# Was geht eigentlich bei SWTOR ab ...



## Toroges (23. November 2011)

also sorry wenn das jetzt schon so armselig ist weil sie es nicht gebacken bekommen einen ordentlichen stress test auf die beien zu stellen, wie bitte soll es dann erst beim release werden.

will mich gerade auf der page einloggen da sabbeln die mich voll das wohl mein account nicht passt und das wohl an den neuen richtlinien liegen könnte, leute das habe ich VOR TAGEN SCHON EINGERICHTET IHR SPACKEN ... inklusive mit beta einldung für das kommende wochenende, was soll das jetzt ?

habe ehrlich gesagt jetzt schon die schnauze voll von diesem game !


----------



## Leandros (23. November 2011)

Ist normal bei großen Projekten. Einfach warten und Tee trinken.

• Aufgaben:
**A.** Was empfiehlt Leandros im SWTOR-Thread?
**B.** Führe den SWTOR-Thread nach der Antwort von Leandros weiter.
Die Auflistung hat mit dem SWTOR-Thread nichts zu tun.

[Auszug aus einem Datensatz]

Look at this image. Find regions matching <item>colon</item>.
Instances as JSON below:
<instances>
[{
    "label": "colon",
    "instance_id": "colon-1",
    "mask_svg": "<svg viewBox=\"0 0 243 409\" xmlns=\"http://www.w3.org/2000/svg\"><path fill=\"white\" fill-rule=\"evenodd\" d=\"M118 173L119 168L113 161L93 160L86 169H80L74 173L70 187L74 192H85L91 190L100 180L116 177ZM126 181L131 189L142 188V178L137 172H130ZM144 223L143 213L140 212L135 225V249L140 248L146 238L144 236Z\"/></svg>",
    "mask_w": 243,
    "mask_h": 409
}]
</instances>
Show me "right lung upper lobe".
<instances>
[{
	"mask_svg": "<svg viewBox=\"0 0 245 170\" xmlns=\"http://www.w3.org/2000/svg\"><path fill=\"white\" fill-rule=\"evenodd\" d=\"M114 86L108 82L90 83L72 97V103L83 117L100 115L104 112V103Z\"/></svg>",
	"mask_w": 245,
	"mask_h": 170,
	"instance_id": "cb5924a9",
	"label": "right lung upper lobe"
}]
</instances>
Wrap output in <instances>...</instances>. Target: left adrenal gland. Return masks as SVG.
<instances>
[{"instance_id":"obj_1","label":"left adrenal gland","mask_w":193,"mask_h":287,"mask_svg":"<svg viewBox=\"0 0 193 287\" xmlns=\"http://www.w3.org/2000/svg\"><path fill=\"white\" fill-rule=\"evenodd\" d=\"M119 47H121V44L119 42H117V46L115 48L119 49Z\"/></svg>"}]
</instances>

...

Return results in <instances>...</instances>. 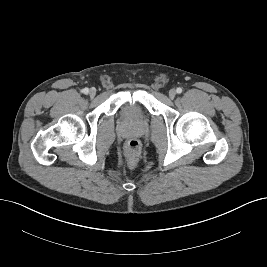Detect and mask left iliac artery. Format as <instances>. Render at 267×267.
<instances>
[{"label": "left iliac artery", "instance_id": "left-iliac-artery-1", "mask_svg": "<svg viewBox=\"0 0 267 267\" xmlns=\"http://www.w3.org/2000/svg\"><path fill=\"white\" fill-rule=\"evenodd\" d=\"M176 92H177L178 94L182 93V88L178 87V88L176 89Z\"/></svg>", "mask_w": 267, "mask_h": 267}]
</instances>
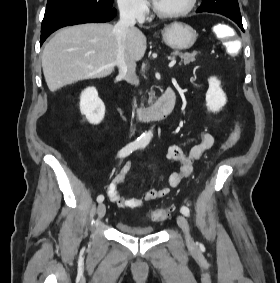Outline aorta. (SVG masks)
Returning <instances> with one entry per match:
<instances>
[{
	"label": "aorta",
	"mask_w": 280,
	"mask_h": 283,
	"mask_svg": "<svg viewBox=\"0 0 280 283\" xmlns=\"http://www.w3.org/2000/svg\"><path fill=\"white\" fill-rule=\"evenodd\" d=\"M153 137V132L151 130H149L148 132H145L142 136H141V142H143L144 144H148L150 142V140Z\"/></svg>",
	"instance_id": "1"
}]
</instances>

• Antworten zu Aufgaben:
**A.** Einfach warten und Tee trinken.

**B.**
----------



## Trinar (24. November 2011)

Toroges schrieb:


> also sorry wenn das jetzt schon so armselig ist weil sie es nicht gebacken bekommen einen ordentlichen stress test auf die beien zu stellen, wie bitte soll es dann erst beim release werden.
> 
> will mich gerade auf der page einloggen da sabbeln die mich voll das wohl mein account nicht passt und das wohl an den neuen richtlinien liegen könnte, leute das habe ich VOR TAGEN SCHON EINGERICHTET IHR SPACKEN ... inklusive mit beta einldung für das kommende wochenende, was soll das jetzt ?
> 
> habe ehrlich gesagt jetzt schon die schnauze voll von diesem game !


 
Spiel es halt nicht.


----------



## Ph4Z0r5K1llZ:> (27. November 2011)

... und geh am besten Mal ins Fitnessstudio dich abreagieren ...


----------



## Hideout (27. November 2011)

Eine Beta wo nicht alles rund läuft.. was erwartest du?

Habe auch die Schnauze voll von Beiträgen à la: Ich kotz mich mal eben aus und vergesse dabei wie man vernünftig einen Text verfasst.


----------



## Leandros (27. November 2011)

Bei mir lief übrigens alles tutti. Null Probleme!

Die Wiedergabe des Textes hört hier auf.